■ TO-DO ITEM ■
For the entries that follow, restate word for word the line containing "X129037500Y-42137500D03*", the line containing "X181820000Y-43100000D03*", and every line that lies between them.

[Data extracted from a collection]

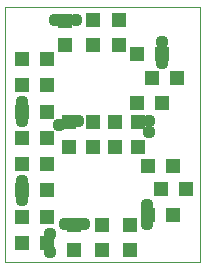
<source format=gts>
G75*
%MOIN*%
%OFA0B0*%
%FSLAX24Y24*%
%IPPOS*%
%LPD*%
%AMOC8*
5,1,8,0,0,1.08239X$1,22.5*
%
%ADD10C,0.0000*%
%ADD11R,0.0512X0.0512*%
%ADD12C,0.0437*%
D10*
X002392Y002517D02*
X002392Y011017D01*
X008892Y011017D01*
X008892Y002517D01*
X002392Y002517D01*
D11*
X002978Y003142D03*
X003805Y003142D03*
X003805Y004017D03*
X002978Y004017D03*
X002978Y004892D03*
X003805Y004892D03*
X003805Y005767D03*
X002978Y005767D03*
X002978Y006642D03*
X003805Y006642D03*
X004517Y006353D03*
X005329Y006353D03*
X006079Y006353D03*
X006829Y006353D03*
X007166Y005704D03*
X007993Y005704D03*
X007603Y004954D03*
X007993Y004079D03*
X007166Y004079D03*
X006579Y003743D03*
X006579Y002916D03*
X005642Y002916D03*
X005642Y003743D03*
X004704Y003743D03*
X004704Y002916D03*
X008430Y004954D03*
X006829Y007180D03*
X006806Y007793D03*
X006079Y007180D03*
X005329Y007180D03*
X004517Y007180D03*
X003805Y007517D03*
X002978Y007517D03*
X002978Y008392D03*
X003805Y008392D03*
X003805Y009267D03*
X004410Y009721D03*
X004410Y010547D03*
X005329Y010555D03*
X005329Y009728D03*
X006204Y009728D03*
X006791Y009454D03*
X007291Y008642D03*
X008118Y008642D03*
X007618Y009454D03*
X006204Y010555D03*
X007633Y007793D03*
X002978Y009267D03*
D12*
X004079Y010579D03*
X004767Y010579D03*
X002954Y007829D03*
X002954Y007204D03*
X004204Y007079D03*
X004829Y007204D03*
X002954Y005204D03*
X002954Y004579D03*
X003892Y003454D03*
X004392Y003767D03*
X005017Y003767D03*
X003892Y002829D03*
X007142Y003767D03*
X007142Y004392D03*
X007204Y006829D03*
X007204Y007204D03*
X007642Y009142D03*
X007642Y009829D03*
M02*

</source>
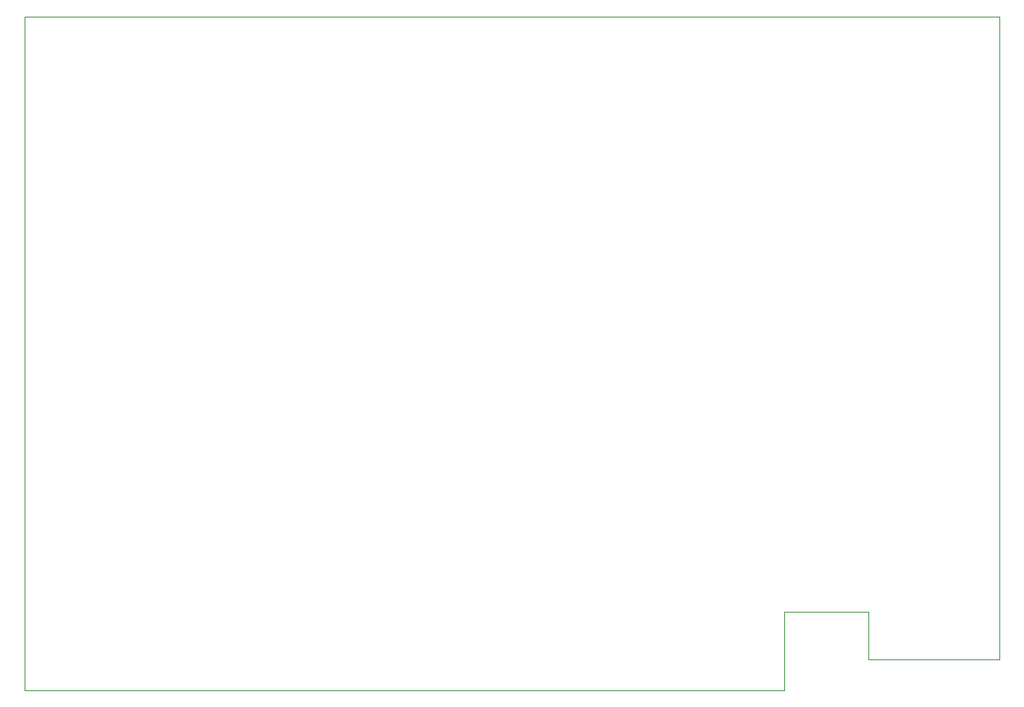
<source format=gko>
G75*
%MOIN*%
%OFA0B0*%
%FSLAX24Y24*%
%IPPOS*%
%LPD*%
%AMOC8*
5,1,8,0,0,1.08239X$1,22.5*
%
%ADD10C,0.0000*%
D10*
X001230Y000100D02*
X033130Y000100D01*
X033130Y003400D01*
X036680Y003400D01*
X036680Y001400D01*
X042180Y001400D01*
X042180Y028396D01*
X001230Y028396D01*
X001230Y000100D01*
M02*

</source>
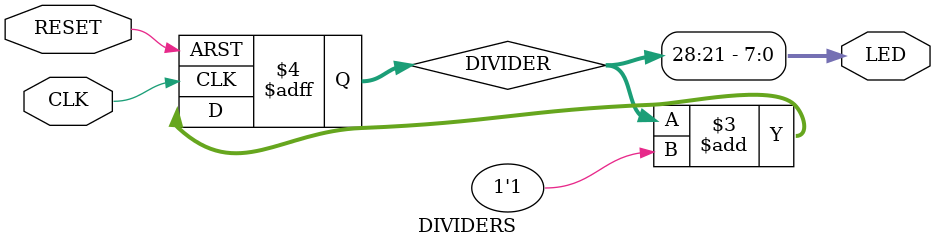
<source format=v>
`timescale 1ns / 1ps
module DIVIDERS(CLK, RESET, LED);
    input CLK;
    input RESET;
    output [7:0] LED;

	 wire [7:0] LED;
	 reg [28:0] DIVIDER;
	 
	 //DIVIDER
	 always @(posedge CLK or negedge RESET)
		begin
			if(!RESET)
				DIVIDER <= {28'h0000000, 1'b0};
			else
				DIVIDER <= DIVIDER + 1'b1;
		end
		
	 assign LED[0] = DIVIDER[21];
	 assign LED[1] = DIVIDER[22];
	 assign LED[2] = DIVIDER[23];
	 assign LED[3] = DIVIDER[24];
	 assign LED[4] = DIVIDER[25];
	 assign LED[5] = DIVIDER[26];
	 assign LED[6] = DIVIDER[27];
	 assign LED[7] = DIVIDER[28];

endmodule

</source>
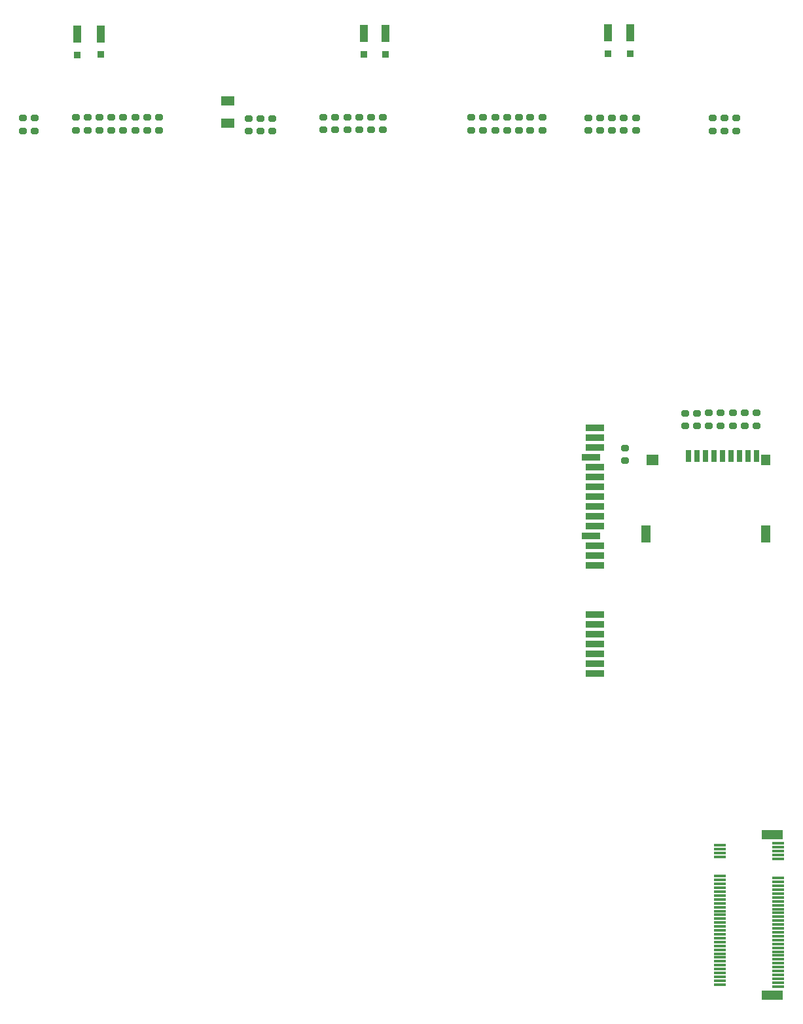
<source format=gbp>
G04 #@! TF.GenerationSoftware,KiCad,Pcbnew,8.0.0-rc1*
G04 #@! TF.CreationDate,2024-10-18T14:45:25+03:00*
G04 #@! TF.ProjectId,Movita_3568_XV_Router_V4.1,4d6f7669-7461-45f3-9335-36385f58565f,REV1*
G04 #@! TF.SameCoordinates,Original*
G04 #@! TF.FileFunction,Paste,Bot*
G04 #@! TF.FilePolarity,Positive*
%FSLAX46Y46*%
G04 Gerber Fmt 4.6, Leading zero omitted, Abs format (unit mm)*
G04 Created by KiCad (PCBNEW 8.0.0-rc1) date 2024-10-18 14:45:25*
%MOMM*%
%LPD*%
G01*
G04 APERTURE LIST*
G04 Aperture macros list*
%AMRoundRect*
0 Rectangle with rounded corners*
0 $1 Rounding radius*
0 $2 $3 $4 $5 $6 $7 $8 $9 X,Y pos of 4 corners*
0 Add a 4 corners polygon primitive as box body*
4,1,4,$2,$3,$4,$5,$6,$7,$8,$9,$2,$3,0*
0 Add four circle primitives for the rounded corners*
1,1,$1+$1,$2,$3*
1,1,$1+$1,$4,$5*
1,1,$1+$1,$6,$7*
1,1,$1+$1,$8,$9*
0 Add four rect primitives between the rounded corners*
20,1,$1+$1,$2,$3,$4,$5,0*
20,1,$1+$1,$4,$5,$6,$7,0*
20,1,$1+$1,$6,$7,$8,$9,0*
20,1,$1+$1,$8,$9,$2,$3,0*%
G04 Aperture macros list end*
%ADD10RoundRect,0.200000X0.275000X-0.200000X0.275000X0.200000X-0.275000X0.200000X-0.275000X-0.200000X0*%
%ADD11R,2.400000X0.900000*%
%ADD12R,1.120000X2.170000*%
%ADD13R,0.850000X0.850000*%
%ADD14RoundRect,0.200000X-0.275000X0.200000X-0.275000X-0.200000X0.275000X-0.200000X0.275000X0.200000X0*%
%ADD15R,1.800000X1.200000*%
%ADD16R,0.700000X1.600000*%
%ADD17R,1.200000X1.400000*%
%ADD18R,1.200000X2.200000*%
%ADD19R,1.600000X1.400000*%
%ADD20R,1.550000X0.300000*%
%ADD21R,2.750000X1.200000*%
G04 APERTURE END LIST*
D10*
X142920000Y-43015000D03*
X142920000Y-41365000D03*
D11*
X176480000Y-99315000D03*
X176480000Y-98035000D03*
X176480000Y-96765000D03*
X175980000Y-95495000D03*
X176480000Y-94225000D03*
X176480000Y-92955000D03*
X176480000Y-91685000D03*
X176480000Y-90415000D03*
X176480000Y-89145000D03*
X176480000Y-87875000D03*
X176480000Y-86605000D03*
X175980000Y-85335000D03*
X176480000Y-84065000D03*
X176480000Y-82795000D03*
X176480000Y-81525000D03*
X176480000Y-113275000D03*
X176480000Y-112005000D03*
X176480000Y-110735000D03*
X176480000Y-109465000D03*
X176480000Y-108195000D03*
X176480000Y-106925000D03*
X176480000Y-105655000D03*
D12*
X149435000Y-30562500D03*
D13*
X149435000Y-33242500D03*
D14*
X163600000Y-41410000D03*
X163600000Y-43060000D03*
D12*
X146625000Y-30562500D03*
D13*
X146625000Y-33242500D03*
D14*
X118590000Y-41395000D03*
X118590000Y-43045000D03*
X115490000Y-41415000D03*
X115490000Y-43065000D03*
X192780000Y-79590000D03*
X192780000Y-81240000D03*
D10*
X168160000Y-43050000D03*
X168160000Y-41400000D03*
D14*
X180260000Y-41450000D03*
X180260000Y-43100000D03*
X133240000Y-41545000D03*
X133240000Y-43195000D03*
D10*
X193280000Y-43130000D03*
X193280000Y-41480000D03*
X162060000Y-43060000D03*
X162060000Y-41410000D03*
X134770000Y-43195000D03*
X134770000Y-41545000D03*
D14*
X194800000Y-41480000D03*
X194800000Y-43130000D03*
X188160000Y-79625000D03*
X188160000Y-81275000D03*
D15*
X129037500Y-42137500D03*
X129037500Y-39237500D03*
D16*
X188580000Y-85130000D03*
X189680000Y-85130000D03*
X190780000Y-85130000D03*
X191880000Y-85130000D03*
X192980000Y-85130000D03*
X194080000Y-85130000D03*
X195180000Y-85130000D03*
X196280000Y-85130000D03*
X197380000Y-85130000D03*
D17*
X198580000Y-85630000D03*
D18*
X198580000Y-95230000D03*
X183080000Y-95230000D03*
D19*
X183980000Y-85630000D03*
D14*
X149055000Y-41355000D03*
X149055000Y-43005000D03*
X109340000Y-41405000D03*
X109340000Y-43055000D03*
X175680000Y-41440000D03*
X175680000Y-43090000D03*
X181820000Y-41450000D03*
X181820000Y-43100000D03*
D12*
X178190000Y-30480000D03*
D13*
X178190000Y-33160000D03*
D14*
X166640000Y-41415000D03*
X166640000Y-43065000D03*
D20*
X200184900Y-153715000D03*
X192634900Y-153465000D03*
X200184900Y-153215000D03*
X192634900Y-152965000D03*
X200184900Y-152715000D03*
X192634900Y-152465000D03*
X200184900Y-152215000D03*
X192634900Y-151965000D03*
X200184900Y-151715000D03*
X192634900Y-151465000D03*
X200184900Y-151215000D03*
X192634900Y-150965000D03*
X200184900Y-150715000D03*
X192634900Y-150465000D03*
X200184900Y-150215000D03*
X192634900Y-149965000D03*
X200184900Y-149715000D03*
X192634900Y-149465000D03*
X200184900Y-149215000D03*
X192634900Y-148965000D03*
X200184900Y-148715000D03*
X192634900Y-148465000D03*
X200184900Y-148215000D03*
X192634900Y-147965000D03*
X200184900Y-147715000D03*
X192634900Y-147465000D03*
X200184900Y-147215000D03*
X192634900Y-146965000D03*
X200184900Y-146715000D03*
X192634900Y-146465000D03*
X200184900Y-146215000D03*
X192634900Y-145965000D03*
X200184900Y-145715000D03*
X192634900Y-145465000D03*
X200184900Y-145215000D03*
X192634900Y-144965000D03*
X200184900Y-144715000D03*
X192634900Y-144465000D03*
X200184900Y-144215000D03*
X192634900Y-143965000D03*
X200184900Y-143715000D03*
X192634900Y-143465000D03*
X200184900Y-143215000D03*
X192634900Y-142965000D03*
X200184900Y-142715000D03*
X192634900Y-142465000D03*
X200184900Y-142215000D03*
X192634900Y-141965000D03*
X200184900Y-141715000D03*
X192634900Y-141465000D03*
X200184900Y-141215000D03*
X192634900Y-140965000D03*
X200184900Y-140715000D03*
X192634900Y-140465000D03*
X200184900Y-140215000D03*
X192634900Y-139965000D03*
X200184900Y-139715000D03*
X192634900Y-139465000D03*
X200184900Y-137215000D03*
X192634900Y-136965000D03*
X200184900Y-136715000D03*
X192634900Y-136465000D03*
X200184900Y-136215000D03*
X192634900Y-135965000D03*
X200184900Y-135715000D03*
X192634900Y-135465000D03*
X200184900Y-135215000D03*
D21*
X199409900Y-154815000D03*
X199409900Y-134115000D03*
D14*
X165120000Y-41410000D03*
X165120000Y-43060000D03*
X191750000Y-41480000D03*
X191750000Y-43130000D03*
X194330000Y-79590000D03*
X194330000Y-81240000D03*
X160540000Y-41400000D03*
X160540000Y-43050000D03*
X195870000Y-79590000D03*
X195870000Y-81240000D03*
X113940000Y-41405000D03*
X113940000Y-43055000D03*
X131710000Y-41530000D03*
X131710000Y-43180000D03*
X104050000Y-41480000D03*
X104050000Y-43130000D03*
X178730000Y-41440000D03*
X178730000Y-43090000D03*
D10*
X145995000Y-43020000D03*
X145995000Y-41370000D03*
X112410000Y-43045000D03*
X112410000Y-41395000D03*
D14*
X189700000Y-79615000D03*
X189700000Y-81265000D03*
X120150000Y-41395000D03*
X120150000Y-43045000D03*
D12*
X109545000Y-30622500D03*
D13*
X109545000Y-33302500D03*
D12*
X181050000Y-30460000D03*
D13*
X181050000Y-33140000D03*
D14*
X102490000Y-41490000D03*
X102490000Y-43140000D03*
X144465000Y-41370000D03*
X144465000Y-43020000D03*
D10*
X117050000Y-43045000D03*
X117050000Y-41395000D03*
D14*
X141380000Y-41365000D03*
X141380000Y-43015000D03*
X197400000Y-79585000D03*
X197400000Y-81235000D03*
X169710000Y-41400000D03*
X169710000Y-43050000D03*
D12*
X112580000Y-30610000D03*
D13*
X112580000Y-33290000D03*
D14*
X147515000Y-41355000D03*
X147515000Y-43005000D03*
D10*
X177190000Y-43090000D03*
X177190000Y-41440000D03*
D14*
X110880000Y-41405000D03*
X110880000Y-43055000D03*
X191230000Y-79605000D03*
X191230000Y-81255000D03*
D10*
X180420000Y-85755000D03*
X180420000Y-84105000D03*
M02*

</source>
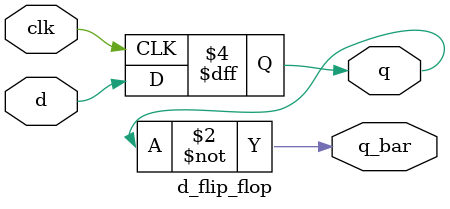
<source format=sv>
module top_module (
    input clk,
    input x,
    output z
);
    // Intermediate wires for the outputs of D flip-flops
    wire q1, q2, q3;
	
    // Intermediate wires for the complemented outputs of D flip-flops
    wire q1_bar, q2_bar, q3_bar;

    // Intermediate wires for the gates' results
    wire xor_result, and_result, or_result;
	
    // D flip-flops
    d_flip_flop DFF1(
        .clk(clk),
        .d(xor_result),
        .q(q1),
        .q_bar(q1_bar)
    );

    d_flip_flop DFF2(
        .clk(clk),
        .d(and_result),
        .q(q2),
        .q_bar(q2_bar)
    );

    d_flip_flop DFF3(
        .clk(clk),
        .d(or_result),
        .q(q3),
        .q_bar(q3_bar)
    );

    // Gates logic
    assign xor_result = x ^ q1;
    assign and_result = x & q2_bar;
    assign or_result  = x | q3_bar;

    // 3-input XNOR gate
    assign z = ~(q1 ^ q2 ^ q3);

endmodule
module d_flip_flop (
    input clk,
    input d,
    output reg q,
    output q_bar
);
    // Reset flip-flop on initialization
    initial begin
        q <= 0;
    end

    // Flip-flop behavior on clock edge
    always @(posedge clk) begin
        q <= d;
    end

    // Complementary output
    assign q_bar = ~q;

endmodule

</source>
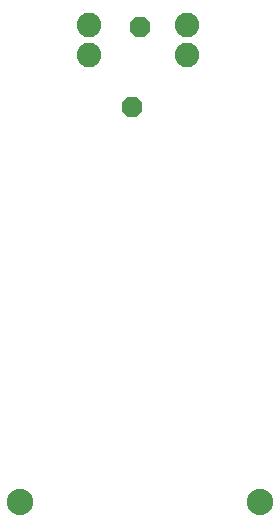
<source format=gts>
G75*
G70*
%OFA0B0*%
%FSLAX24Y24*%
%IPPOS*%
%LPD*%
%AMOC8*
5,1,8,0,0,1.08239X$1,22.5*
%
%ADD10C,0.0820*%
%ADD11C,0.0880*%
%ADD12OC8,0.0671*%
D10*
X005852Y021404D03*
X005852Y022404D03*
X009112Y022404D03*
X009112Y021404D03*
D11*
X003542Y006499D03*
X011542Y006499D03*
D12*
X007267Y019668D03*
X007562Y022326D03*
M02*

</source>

■ THE COMPLETED TASK ■
X129037500Y-42137500D03*
X129037500Y-39237500D03*
D16*
X188580000Y-85130000D03*
X189680000Y-85130000D03*
X190780000Y-85130000D03*
X191880000Y-85130000D03*
X192980000Y-85130000D03*
X194080000Y-85130000D03*
X195180000Y-85130000D03*
X196280000Y-85130000D03*
X197380000Y-85130000D03*
D17*
X198580000Y-85630000D03*
D18*
X198580000Y-95230000D03*
X183080000Y-95230000D03*
D19*
X183980000Y-85630000D03*
D14*
X149055000Y-41355000D03*
X149055000Y-43005000D03*
X109340000Y-41405000D03*
X109340000Y-43055000D03*
X175680000Y-41440000D03*
X175680000Y-43090000D03*
X181820000Y-41450000D03*
X181820000Y-43100000D03*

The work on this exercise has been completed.